McCormack, who has been the acting prime minister while Scott Morrison attended the forum in low-lying Tuvalu, attended a business function in Wagga Wagga on Friday.
“I also get a little bit annoyed when we have people in those sorts of countries pointing the finger at Australia and say we should be shutting down all our resources sector so that, you know, they will continue to survive,” he said.
“They will continue to survive, there’s no question they’ll continue to survive and they’ll continue to survive on large aid assistance from Australia.
“They’ll continue to survive because many of their workers come here and pick our fruit, pick our fruit grown with hard Australian enterprise and endeavour and we welcome them and we always will.
“But the fact is we’re not going to be hijacked into doing something that will shut down an industry that provides tens of thousands of jobs, that provides two-thirds of our energy needs ... and I’m only talking coal, let alone all of our other resources.”
The acting opposition leader, Richard Marles, said on Friday evening: “These are ignorant comments from the acting prime minister and he should know better”.

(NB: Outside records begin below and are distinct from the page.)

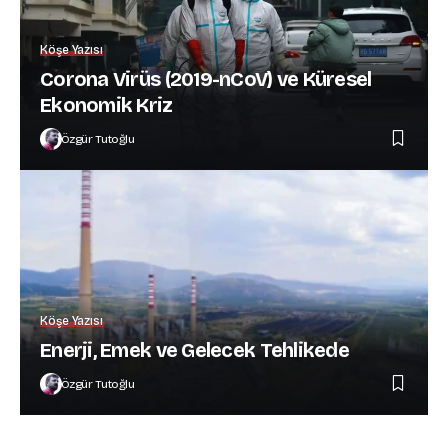
Köşe Yazısı
Corona Virüs (2019-nCoV) ve Küresel
Ekonomik Kriz
Özgür Tutoğlu
Köşe Yazısı
Enerji, Emek ve Gelecek Tehlikede
Özgür Tutoğlu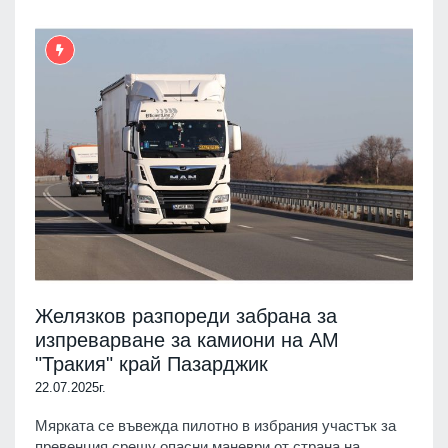
Желязков разпореди забрана за
изпреварване за камиони на АМ
"Тракия" край Пазарджик
22.07.2025г.
Мярката се въвежда пилотно в избрания участък за
превенция срещу опасни маневри от страна на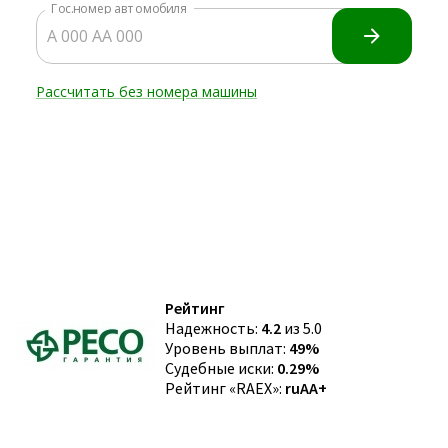
Рейтинг
Надежность:
4.2
из 5.0
Уровень выплат:
49%
Судебные иски:
0.29%
Рейтинг «RAEX»:
ruAA+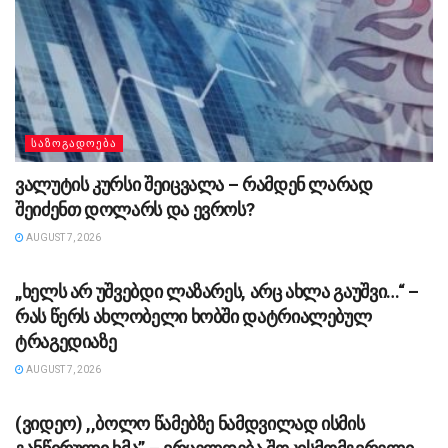
ᲡᲐᲖᲝᲒᲐᲓᲝᲔᲑᲐ
ვალუტის კურსი შეიცვალა – რამდენ ლარად
შეიძენთ დოლარს და ევროს?
AUGUST 7, 2026
ᲡᲐᲖᲝᲒᲐᲓᲝᲔᲑᲐ
„ხელს არ უშვებდი ლაზარეს, არც ახლა გაუშვი…“ –
რას წერს ახლობელი ხობში დატრიალებულ
ტრაგედიაზე
AUGUST 7, 2026
ᲡᲐᲖᲝᲒᲐᲓᲝᲔᲑᲐ
(ვიდეო) ,,ბოლო წამებზე ნამდვილად ისმის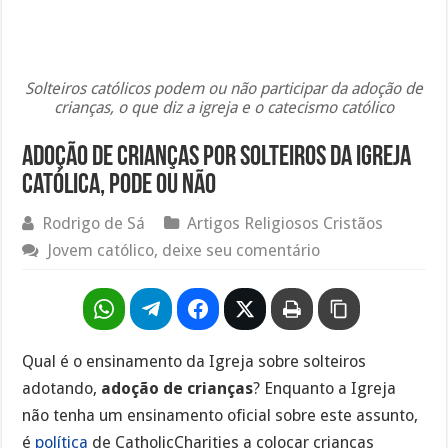
Solteiros católicos podem ou não participar da adoção de
crianças, o que diz a igreja e o catecismo católico
Adoção de crianças por solteiros da igreja
católica, pode ou não
Rodrigo de Sá
Artigos Religiosos Cristãos
Jovem católico, deixe seu comentário
Qual é o ensinamento da Igreja sobre solteiros
adotando,
adoção de crianças
? Enquanto a Igreja
não tenha um ensinamento oficial sobre este assunto,
é
política
de CatholicCharities a colocar crianças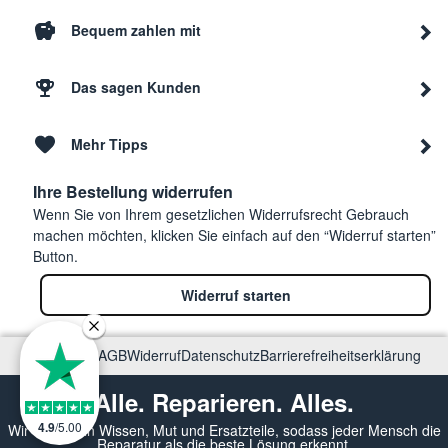
Bequem zahlen mit
Das sagen Kunden
Mehr Tipps
Ihre Bestellung widerrufen
Wenn Sie von Ihrem gesetzlichen Widerrufsrecht Gebrauch
machen möchten, klicken Sie einfach auf den “Widerruf starten”
Button.
Widerruf starten
Impressum
AGB
Widerruf
Datenschutz
Barrierefreiheitserklärung
Alle. Reparieren. Alles.
4.9
/
5.00
Wir vermitteln Wissen, Mut und Ersatzteile, sodass jeder Mensch die
Reparatur als die beste Lösung erkennt.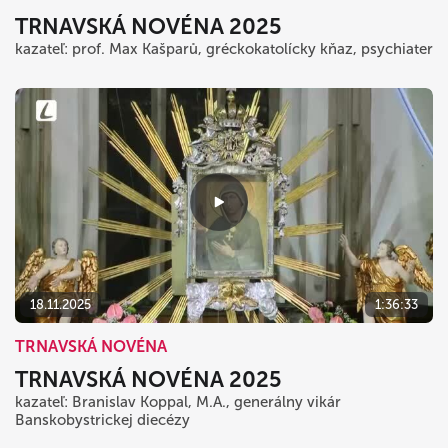
TRNAVSKÁ NOVÉNA 2025
kazateľ: prof. Max Kašparů, gréckokatolícky kňaz, psychiater
18.11.2025
1:36:33
TRNAVSKÁ NOVÉNA
TRNAVSKÁ NOVÉNA 2025
kazateľ: Branislav Koppal, M.A., generálny vikár
Banskobystrickej diecézy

On Friday afternoon, before McCormack’s comments were made public, the former prime minister, Malcolm Turnbull, told ABC Radio National that Australia must show respect to the Pacific and its concerns about the impact of global heating.
“Climate change and the consequences of it are an existential matter for the Pacific,” Turnbull said.
“If you are a Pacific islander and your home is going to be washed away by rising sea levels caused by global warming then this is not a political issue, it’s an existential one.
“So it’s critically important that we show respect to the Pacific islanders and that we are seen to be helping climate change, both in reducing our emissions as part of a global effort, and of course as we do providing them with substantial resources to adapt to climate change.”
McCormack’s comments were made in response to a question from Trudi Beck, a local general practitioner who has been campaigning in Wagga Wagga for action on climate change.
Beck’s Friday protests, on the lawn outside McCormack’s electorate office, have become increasingly prominent. Last month, Guardian Australia reported comments McCormack made to Beck disputing evidence of global heating.
Beck questioned McCormack at the function on Friday and said she felt “embarrassed” by Australia’s lack of urgency during Pacific talks.
“I’ve never been embarrassed to be Australian and I never will,” McCormack responded.
“I’m proud of the fact that we’ve just given another $500m to our Pacific island neighbour friends.
“The fact is we went to our election with our policies writ large. So we will put our policies in place. What we won’t do is we won’t listen to the Bob Browns of the world and say we should be shutting down our resources sector. We won’t say that we should be ashamed of those people who wear hi-vis vests.
“I will always be a proud Australian who will defend those industries and we will not be de-industrialising Australia.”
McCormack’s comments are not the first time a senior member of the government has been recorded making controversial remarks about the impact of climate change in the Pacific. In 2015, the then immigration minister, Peter Dutton, was caught by a live microphone joking with Morrison and the then prime minister, Tony Abbott, about rising sea levels.